Actually same message to same destination may be
sent to different MTAs (e.g. different MXs with same weight).
2.3 Canonization must be better defined. It's usual for MTA to e.g.
lowercase the domain of recipient.

Our default is to leave the case of addresses alone by default, but sites
often
do configure things to "right case" their business name. That said, Early
validation would avoid such issues for us. I think.


Long ago some MTAs use to mess with the case of the domain names in the
envelope.  Assuming some of them are still out there, wouldn't we want to
fold everything to lowercase (or uppercase; pick one) before doing the sort?

All problems except 2.1 may be fixed by adding additional header, like
e.g.
DKIM-Transport-recipients
which contains salted hashes (with some random salt) of all recipient
addresses, and require this header to be added to DKIM signature and
existence for every recipient's address' hash to be checked in this
header. It is compatible with any current DKIM implementation.

If you're talking about hashing all recipients together, then I don't see
this
solving all the problems except 2.1.

And if you're talking about hashing them separately, then why would you
insist that they all be present?


I think he's trying to avoid being clobbered by an envelope that gets split
downstream.  If you as a verifier have the full original recipient set,
then all you care about is that your recipient set is a subset of the
original set.


But limiting the number of recipients to 1 when this extension is used
would be
a much simpler approach.
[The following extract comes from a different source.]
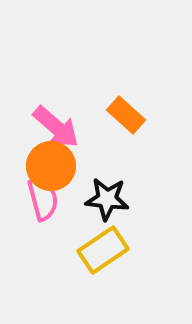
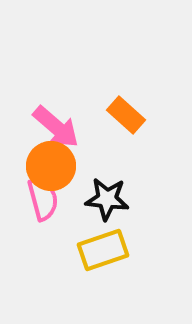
yellow rectangle: rotated 15 degrees clockwise
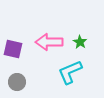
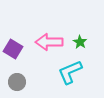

Of course there's some overhead involved in doing
this, but given the idiotically limited spam report mechanisms in place at
some
sites single copy may be a requirement already.


It's also the most common use case in threat space, as I understand it.


Finally, my biggest concern here is that this, like most proposals that
involve complex linkages between the header and envelope, is complex
and loaded with pitfalls. (Just look at these two messages...) And at least
some of this spills over to both implementations and operational policy.


Indeed; I don't think that's avoidable if we want to try to tackle this
problem versus punting it back up to layers 8 and 9.  But maybe that's the
best thing one can do.

Can we really expect people to get this right?